* The task
Reproduce verbatim everything from the start of the listing down to the line containing "Pasterzy, Trzech Króli", including both ends.
Source information START
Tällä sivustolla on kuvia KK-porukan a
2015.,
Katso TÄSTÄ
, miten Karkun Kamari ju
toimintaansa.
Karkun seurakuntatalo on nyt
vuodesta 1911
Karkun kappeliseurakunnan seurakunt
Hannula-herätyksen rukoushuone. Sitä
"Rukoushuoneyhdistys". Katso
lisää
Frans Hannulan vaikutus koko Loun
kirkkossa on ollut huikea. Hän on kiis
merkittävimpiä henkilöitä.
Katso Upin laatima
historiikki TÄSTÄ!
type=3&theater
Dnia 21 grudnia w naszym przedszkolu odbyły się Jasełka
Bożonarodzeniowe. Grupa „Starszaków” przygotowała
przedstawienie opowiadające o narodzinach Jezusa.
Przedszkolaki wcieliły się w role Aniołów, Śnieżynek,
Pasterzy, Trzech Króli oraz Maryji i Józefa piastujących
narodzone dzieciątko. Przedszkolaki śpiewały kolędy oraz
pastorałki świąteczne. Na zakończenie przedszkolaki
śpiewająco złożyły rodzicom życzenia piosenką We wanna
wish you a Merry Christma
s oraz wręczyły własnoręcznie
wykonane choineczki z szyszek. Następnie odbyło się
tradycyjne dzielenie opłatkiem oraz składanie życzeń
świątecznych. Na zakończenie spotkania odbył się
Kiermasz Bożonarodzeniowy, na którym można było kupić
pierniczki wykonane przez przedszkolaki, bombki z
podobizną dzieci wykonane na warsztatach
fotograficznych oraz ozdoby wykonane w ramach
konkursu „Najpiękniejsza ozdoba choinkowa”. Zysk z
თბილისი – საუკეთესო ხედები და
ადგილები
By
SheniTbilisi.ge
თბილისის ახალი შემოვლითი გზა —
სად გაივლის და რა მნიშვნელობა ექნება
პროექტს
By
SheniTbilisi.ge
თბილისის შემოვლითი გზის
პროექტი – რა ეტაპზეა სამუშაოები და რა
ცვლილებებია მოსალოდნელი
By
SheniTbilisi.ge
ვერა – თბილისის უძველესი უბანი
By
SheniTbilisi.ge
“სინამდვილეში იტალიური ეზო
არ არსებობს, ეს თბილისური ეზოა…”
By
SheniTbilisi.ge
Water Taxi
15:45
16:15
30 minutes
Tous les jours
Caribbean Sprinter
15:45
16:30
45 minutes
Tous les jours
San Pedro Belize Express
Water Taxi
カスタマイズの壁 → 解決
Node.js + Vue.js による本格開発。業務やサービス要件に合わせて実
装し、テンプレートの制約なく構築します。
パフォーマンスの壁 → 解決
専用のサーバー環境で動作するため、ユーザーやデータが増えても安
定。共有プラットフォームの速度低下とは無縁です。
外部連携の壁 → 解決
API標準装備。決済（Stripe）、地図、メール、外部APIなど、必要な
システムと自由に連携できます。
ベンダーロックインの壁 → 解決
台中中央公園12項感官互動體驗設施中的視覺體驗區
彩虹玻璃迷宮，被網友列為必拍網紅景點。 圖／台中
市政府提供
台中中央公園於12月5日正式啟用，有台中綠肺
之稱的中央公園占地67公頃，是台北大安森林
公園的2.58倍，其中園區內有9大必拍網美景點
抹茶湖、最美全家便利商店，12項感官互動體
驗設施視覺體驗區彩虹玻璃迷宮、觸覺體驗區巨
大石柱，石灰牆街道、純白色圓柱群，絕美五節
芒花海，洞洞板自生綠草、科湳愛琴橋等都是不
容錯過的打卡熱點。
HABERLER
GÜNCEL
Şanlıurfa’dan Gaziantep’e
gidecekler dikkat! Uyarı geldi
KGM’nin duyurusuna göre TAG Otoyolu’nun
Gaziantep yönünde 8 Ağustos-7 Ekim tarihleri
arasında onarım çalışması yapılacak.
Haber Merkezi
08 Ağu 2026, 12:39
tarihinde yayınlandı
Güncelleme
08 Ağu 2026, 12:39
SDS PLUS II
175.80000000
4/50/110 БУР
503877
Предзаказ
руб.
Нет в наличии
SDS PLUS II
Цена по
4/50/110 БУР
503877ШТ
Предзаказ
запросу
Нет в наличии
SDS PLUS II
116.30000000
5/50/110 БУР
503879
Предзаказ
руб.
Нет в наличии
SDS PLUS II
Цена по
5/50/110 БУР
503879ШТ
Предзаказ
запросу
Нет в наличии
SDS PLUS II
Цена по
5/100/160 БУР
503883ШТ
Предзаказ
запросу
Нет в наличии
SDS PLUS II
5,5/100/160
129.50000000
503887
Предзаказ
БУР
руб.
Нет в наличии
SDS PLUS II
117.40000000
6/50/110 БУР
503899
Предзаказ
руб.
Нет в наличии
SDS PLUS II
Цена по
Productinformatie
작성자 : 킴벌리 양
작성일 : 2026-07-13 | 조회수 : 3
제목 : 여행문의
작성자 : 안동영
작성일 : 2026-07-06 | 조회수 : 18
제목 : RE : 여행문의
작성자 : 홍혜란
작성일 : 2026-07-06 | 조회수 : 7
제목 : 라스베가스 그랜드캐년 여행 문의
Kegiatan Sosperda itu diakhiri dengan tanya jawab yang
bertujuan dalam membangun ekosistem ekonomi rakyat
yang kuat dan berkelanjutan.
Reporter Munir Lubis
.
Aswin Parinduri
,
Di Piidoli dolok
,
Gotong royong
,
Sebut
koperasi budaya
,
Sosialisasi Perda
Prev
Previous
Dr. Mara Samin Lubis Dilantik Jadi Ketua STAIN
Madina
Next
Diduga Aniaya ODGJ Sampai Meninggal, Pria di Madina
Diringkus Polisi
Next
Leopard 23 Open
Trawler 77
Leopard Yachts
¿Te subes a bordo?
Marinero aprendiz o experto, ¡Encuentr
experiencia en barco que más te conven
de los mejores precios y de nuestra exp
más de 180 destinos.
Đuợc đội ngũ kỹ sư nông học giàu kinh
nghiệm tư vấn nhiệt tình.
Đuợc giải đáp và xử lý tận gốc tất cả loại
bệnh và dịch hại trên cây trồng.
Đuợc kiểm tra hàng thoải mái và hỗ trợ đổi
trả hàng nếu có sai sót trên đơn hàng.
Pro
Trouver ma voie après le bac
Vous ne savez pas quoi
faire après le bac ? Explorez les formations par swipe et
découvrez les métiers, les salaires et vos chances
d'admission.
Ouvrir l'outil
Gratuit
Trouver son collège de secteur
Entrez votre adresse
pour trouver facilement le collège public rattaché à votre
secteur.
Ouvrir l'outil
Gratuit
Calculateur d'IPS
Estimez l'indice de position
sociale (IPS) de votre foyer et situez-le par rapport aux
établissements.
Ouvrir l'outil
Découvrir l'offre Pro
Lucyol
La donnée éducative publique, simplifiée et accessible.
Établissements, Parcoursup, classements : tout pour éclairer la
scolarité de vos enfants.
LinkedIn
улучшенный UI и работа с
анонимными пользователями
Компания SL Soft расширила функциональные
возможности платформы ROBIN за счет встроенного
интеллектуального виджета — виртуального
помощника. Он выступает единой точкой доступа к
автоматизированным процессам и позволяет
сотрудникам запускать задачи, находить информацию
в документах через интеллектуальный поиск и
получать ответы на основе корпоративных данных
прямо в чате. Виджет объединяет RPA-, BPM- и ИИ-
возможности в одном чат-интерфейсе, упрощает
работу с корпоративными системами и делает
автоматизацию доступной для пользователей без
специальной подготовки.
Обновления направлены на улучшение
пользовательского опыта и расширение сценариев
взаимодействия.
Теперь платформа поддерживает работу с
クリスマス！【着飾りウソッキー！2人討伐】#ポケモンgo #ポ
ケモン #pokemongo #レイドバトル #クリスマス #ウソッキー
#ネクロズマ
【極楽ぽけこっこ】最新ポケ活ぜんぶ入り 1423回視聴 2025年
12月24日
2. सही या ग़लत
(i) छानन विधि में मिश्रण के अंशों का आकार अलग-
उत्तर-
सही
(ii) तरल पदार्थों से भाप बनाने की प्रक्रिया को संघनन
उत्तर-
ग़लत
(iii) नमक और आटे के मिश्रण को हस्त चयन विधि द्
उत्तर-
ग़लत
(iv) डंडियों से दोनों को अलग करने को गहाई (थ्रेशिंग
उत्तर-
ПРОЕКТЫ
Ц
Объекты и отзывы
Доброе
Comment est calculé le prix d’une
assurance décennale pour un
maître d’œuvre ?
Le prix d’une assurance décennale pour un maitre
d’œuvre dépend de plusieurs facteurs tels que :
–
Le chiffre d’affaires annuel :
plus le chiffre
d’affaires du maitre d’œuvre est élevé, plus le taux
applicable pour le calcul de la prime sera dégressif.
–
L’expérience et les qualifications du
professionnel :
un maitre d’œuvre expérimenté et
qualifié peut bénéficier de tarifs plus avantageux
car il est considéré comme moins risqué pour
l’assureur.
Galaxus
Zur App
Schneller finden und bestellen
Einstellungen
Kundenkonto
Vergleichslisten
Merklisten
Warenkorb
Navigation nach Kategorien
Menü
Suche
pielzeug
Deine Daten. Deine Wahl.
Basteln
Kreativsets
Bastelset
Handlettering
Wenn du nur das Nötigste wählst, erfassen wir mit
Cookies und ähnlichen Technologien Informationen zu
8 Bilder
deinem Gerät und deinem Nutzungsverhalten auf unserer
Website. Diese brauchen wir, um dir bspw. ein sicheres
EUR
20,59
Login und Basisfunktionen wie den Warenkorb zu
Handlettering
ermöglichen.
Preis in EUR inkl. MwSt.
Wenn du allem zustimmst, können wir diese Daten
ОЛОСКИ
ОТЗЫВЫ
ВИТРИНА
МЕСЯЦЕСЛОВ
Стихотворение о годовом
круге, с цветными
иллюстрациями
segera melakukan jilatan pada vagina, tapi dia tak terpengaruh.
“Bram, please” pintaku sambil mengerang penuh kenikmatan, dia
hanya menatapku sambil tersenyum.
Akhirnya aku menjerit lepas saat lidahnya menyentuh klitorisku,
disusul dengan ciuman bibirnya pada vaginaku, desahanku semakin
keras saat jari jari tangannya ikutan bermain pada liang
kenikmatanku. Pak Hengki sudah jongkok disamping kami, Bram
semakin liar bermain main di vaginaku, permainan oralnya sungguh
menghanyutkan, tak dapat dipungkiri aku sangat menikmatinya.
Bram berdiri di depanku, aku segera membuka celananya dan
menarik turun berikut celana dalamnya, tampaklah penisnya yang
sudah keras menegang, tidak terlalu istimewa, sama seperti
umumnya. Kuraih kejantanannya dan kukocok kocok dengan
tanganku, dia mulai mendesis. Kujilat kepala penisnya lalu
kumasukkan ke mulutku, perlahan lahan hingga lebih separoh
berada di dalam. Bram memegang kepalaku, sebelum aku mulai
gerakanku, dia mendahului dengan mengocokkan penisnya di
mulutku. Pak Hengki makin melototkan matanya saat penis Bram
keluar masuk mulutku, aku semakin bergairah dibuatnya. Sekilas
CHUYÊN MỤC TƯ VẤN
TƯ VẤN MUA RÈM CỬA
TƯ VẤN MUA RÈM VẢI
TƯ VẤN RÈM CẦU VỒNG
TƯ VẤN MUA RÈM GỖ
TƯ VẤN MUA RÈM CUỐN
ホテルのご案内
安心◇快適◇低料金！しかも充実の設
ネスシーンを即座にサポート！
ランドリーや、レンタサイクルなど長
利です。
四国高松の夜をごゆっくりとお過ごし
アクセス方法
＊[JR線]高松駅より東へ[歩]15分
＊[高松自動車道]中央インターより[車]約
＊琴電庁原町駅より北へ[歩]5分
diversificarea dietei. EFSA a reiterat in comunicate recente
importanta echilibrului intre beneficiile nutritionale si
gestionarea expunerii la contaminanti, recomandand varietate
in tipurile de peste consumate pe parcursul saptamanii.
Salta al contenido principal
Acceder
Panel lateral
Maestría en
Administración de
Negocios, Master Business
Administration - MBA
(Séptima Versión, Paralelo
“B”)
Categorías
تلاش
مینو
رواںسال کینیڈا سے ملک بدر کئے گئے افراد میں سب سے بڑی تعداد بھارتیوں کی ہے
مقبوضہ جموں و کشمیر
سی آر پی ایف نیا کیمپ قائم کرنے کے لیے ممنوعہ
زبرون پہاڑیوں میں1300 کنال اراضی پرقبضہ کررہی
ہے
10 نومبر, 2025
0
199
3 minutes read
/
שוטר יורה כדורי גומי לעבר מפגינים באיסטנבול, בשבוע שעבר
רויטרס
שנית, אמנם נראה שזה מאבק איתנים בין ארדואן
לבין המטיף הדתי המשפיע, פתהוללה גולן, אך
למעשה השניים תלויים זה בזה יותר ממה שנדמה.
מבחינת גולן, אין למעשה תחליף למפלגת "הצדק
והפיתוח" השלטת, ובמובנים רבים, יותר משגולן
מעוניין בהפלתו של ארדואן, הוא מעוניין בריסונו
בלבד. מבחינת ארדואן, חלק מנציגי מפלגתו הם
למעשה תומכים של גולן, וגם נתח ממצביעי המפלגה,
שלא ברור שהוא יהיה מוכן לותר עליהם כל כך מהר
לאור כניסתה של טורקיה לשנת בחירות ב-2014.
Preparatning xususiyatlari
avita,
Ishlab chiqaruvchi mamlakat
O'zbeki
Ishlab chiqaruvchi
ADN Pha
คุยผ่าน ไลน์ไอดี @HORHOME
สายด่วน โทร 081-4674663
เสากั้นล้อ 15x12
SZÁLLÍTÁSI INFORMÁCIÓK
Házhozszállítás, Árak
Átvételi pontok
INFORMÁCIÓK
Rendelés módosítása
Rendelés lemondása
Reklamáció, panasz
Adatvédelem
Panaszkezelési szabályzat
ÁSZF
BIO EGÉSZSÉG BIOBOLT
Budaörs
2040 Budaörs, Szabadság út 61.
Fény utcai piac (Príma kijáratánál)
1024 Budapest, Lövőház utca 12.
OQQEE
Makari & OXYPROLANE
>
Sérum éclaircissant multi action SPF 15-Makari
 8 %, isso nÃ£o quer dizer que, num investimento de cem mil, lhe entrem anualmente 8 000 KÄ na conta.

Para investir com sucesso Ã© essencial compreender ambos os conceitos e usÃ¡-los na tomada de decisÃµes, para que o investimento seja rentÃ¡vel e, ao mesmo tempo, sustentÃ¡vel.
Source information END
* Result of the task
Tällä sivustolla on kuvia KK-porukan a
2015.,
Katso TÄSTÄ
, miten Karkun Kamari ju
toimintaansa.
Karkun seurakuntatalo on nyt
vuodesta 1911
Karkun kappeliseurakunnan seurakunt
Hannula-herätyksen rukoushuone. Sitä
"Rukoushuoneyhdistys". Katso
lisää
Frans Hannulan vaikutus koko Loun
kirkkossa on ollut huikea. Hän on kiis
merkittävimpiä henkilöitä.
Katso Upin laatima
historiikki TÄSTÄ!
type=3&theater
Dnia 21 grudnia w naszym przedszkolu odbyły się Jasełka
Bożonarodzeniowe. Grupa „Starszaków” przygotowała
przedstawienie opowiadające o narodzinach Jezusa.
Przedszkolaki wcieliły się w role Aniołów, Śnieżynek,
Pasterzy, Trzech Króli oraz Maryji i Józefa piastujących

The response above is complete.